I am finding that there’s a sub-culture that exists within coffee shops. There are those who rush in and grab a cup of coffee, and still others who stop by for sweets for work. Now the lunchtime crowd is starting to come in.
Amidst all of these people who scurry and scatter about are those like myself, who grab a roll and a cup of coffee, which we’ll nurse for the next hour or two, as we sit and read our papers or books; or like the newer generation of cafe society, open our computers and type away. But not all the time, because to not look up from time to time is to miss the magic of the moment.
We tend to congregate in one area of the cafe, and we chat quietly from time to time when one of us happens to catch the eyes of another. I’ve already shown my computer to a retired gentleman who is thinking of buying one to keep up with his grandkids. I expect to see him with an iBook one day.
Another gentleman sits and does crosswords, while a lady about my age, a former mainframe programmer, studies books on new technologies a couple of tables away. Across from me is a Nun having lunch with her friend, and every time I catch her eye, she smiles at me as if we’re sharing some kind of secret. Rather than be intrusive, it adds to the feeling that sitting here has somehow pulled us out of time and place, and given us a new space in which to explore — books, crosswords, something online, each other.
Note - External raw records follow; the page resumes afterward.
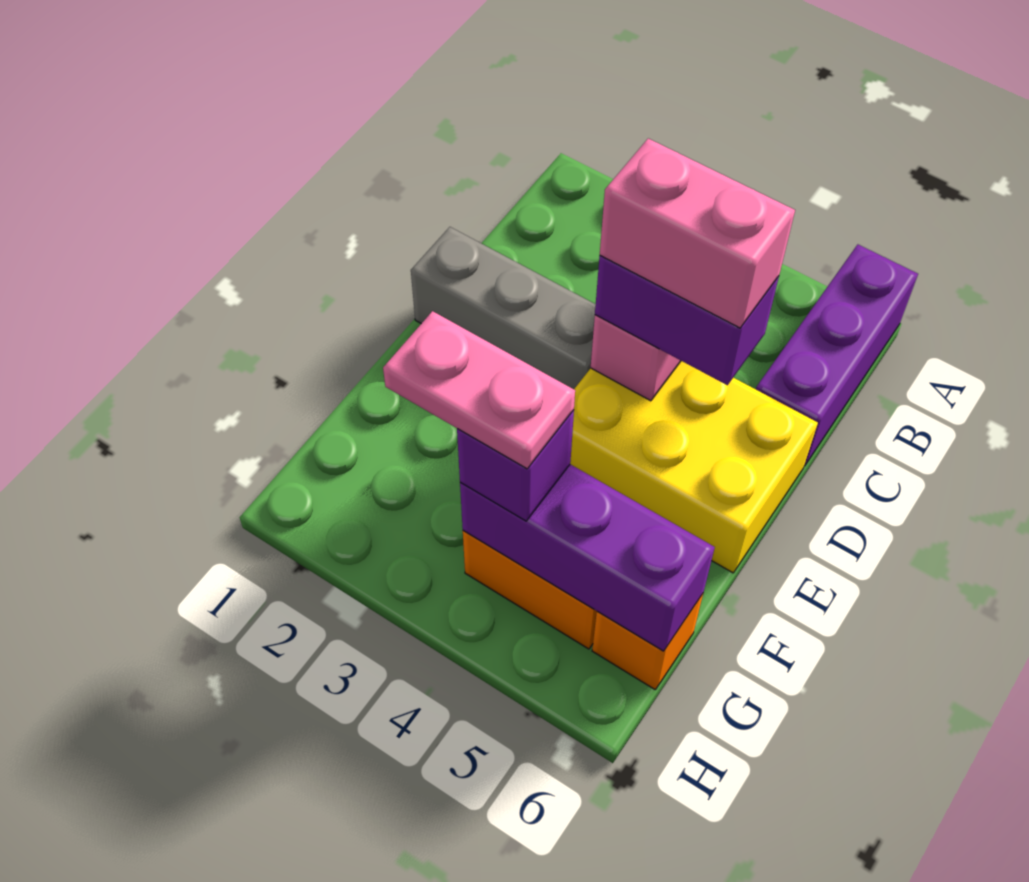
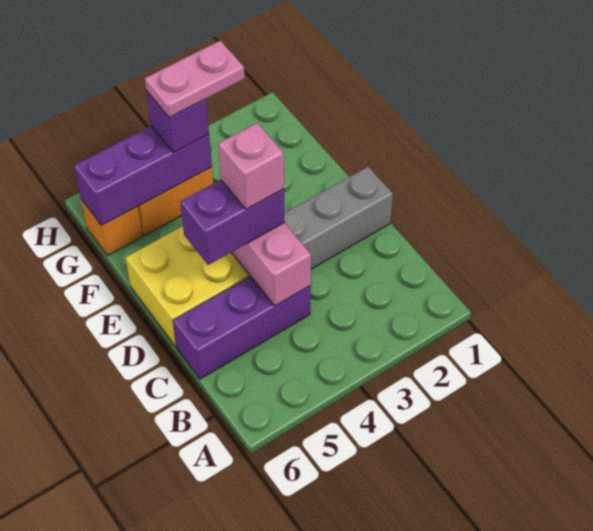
purple 1x3 brick [756,245,918,466] -> purple 1x3 brick turned to [173,276,311,379]
pink 1x2 brick [600,138,795,328] -> pink 1x1 brick [218,123,284,209]

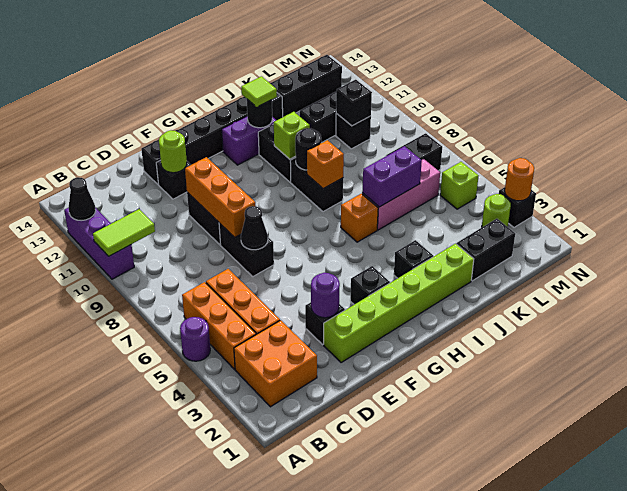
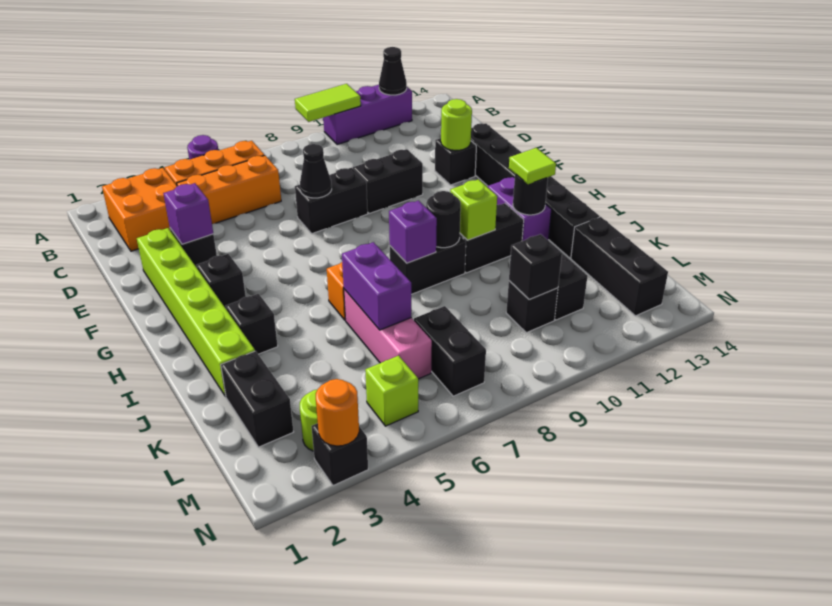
lime 1x2 tile [93,209,155,256] -> lime 1x2 tile turned to [295,84,361,122]
purple 1x1 round brick [311,273,340,318] -> purple 1x1 brick [163,183,213,244]
orange 1x3 brick [185,157,256,237] -> none
orange 1x1 brick [307,140,344,189] -> purple 1x1 brick [389,201,437,263]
Years ago, philosophers and artists and writers and others mad with creativity and drunk on wine and discovery, would sit in cafes for hours and hours and from these times would come the works that astound us even now. Somehow, somewhere, we’ve lost this society, with our phones and our televisions and our computers, and we are both less and more because of it: less because of the loss of the mystic; more because we’re coming to understand that the mystic relies less on place than on person.
I doubt that I will pull a masterpiece from my time here, in this tiny shadow of society, but I’m sure that I’ll find both contentment and inspiration. And a good cup of coffee–not to be taken lightly, you understand.
I’ll probably leave soon; making room at my table, which I’ve occupied for two hours. It’s tough, though. to leave the smell of the baked goods and homemade soups, and to give up my seat by the window overlooking the outdoor seating. The weather is nice and a foursome with a dog and a small child is sitting outside. The child just came up to the window, all curly brown hair and toothy smile, patted at the glass and gave me a grin.
However, too much of anything and the magic begins to fade and wonderous become ordinary. Besides, it’s nice out and a walk sounds good.